You would need to do this manually. The way this would work is that you will first query the data that needs to be deleted and then once you get the data you will delete it. PartitionKey attribute of the entities stored in these tables actually represents a date/time value (in ticks prepended with zeroes to make it an equal length string) so you would need to take the from and to date/time values, convert them to ticks, make it a 19 character long string (by prepending appropriate number of zeroes) and query the data. Once you get the data on the client side, you will send delete request back to table storage.

To speed up the whole process, there are a few things you could do:

  • When you query the data, use query projection to return only PartitionKey and RowKey attributes as only these two attributes are needed for deletion.
  • For deletion, you could use entity batch transaction. This could speed up the deletion operation considerably.
  • For faster deletes, you can spin up a VM in the same region as that of your storage account. That way you are not paying for data egress charges.

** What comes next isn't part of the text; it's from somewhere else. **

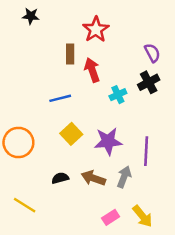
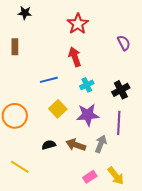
brown rectangle: (70, 54) -> (15, 47), moved
black cross: (149, 82) -> (121, 90), moved
cyan cross: (118, 95) -> (87, 85), moved

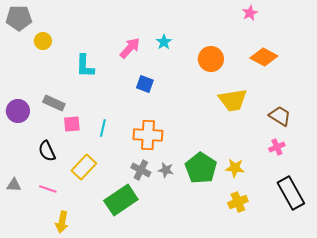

I wrote a blog post some time ago that you may find helpful: https://gauravmantri.com/2012/02/17/effective-way-of-fetching-diagnostics-data-from-windows-azure-diagnostics-table-hint-use-partitionkey/.

Or even better, is there some way to configure retention policy or set it up so that it doesn't keep accumulating forever?

Unfortunately there isn't at least as of today. There's a retention setting but that's only for blobs.